According to Eisai and Biogen, the companies that make the new treatment, the Food and Drug Administration (FDA) has committed to decide whether to grant broader access to the drug by January 6 of next year. But Medicare preemptively restricted access to these treatments. They must urgently revise this policy.
Around 6 million Americans have Alzheimer’s, and this number is expected to double over the coming decades. The disease devastates them and their loved ones’ lives. Several promising treatments target amyloid plaque in the brain, one of the early indicators of this devastating disease. Removing this plaque may transform the experience of people living with the early stage of the disease, as the promising new test results seem to confirm.
But Medicare created a policy earlier this year that will severely restrict access to this whole category of treatments. The new data highlights that Medicare’s restrictive approach comes at exactly the wrong time, just as hope swells around the most exciting medical advancements in Alzheimer’s in two decades.
Medicare’s clampdown stems from a deeper power struggle between Medicare and the FDA. The FDA has considerable flexibility in its governing statute and regulations, as Congress and advocates rightly demand faster and more drug approvals to meet the needs of an aging population. By contrast, Medicare is sclerotic and hidebound.

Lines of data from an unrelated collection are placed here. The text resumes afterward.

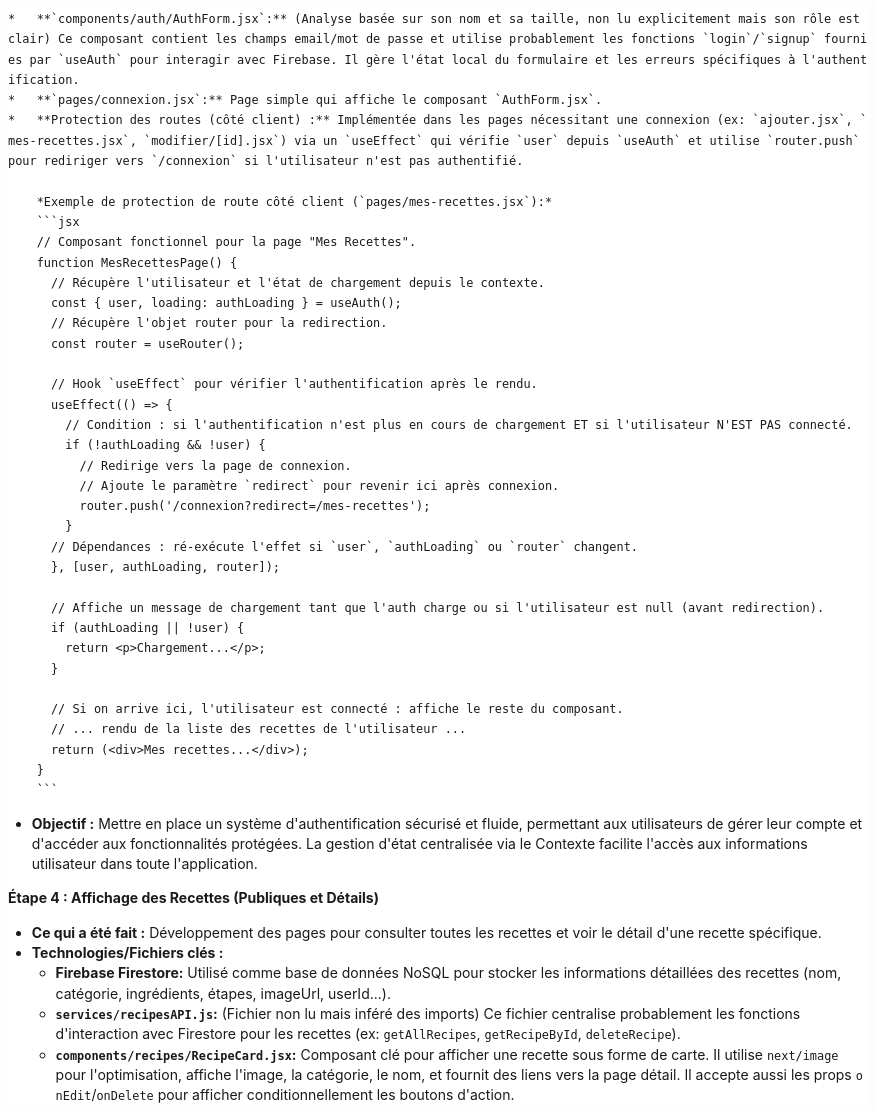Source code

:     *   **`components/auth/AuthForm.jsx`:** (Analyse basée sur son nom et sa taille, non lu explicitement mais son rôle est clair) Ce composant contient les champs email/mot de passe et utilise probablement les fonctions `login`/`signup` fournies par `useAuth` pour interagir avec Firebase. Il gère l'état local du formulaire et les erreurs spécifiques à l'authentification.
    *   **`pages/connexion.jsx`:** Page simple qui affiche le composant `AuthForm.jsx`.
    *   **Protection des routes (côté client) :** Implémentée dans les pages nécessitant une connexion (ex: `ajouter.jsx`, `mes-recettes.jsx`, `modifier/[id].jsx`) via un `useEffect` qui vérifie `user` depuis `useAuth` et utilise `router.push` pour rediriger vers `/connexion` si l'utilisateur n'est pas authentifié.

        *Exemple de protection de route côté client (`pages/mes-recettes.jsx`):*
        ```jsx
        // Composant fonctionnel pour la page "Mes Recettes".
        function MesRecettesPage() {
          // Récupère l'utilisateur et l'état de chargement depuis le contexte.
          const { user, loading: authLoading } = useAuth();
          // Récupère l'objet router pour la redirection.
          const router = useRouter();

          // Hook `useEffect` pour vérifier l'authentification après le rendu.
          useEffect(() => {
            // Condition : si l'authentification n'est plus en cours de chargement ET si l'utilisateur N'EST PAS connecté.
            if (!authLoading && !user) {
              // Redirige vers la page de connexion.
              // Ajoute le paramètre `redirect` pour revenir ici après connexion.
              router.push('/connexion?redirect=/mes-recettes');
            }
          // Dépendances : ré-exécute l'effet si `user`, `authLoading` ou `router` changent.
          }, [user, authLoading, router]);

          // Affiche un message de chargement tant que l'auth charge ou si l'utilisateur est null (avant redirection).
          if (authLoading || !user) {
            return <p>Chargement...</p>;
          }

          // Si on arrive ici, l'utilisateur est connecté : affiche le reste du composant.
          // ... rendu de la liste des recettes de l'utilisateur ...
          return (<div>Mes recettes...</div>);
        }
        ```
*   **Objectif :** Mettre en place un système d'authentification sécurisé et fluide, permettant aux utilisateurs de gérer leur compte et d'accéder aux fonctionnalités protégées. La gestion d'état centralisée via le Contexte facilite l'accès aux informations utilisateur dans toute l'application.

**Étape 4 : Affichage des Recettes (Publiques et Détails)**

*   **Ce qui a été fait :** Développement des pages pour consulter toutes les recettes et voir le détail d'une recette spécifique.
*   **Technologies/Fichiers clés :**
    *   **Firebase Firestore:** Utilisé comme base de données NoSQL pour stocker les informations détaillées des recettes (nom, catégorie, ingrédients, étapes, imageUrl, userId...).
    *   **`services/recipesAPI.js`:** (Fichier non lu mais inféré des imports) Ce fichier centralise probablement les fonctions d'interaction avec Firestore pour les recettes (ex: `getAllRecipes`, `getRecipeById`, `deleteRecipe`).
    *   **`components/recipes/RecipeCard.jsx`:** Composant clé pour afficher une recette sous forme de carte. Il utilise `next/image` pour l'optimisation, affiche l'image, la catégorie, le nom, et fournit des liens vers la page détail. Il accepte aussi les props `onEdit`/`onDelete` pour afficher conditionnellement les boutons d'action.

Historically, Medicare covers the cost of FDA-approved medicines for Medicare beneficiaries, including medicines granted accelerated approval under an FDA program providing faster review for medicines targeting untreated, serious conditions. But when FDA granted accelerated approval in summer 2021 to an Alzheimer’s medicine that was part of this new class of plaque-targeting treatments, the system broke down.
Critics raised alarm over the potential cost to Medicare if most beneficiaries qualified for treatment. Medicare imposed a lengthy review process and ultimately discarded its own norms by restricting access not only to that particular treatment, but to all future medicines in the same class. This policy now forms a barrier to patient entry, set intentionally high to drive down access.
Now, Medicare beneficiaries can only get these medicines by enrolling in clinical trials conducted in select universities and hospitals. Most of these centers are in urban areas, requiring rural Americans to drive long distances just to gain access to the trials. This restriction on access widens the disparity in Alzheimer’s treatment between rural and urban areas.
A study published in JAMA, found rural Medicare beneficiaries with Alzheimer’s spend more time in nursing homes, less time in the community, and die earlier than urban beneficiaries. Indeed, Medicare’s access restrictions hurt the very groups that the Biden administration claims to champion. Women, African Americans and Hispanics are more prone to Alzheimer’s, and would benefit the most from quick and reliable access to new treatments.
The news of promising results from one plaque-targeting treatment shows that Medicare must immediately revisit its restrictive policies. Consistent with prior practice, Medicare did not even establish how long data must be collected for or when it will reassess the data to determine if the drug modifies disease progression and can be covered outright without the need for a clinical trial. Of the 27 other therapies that have been covered with similar restrictions, only four have graduated since 2005.
The operation of clinical trials to collect data is resource intensive and burdensome for innovators, providers and patients alike, and given this week’s promising results for a similar drug, Medicare should reconsider these requirements. The agency needs to clearly define when it covers these medicines once approved — and how it will do so quickly and fairly. Without such reform, future FDA approvals will only lead to more bureaucratic turf wars, robbing patients and their families of precious time.
Government agencies should stick to their core responsibilities. The FDA should focus on the science to justify approval, and Medicare on ensuring appropriate insurance coverage. Medicare straying into FDA’s lane will bring nothing but despair to those suffering the ravages of this awful disease.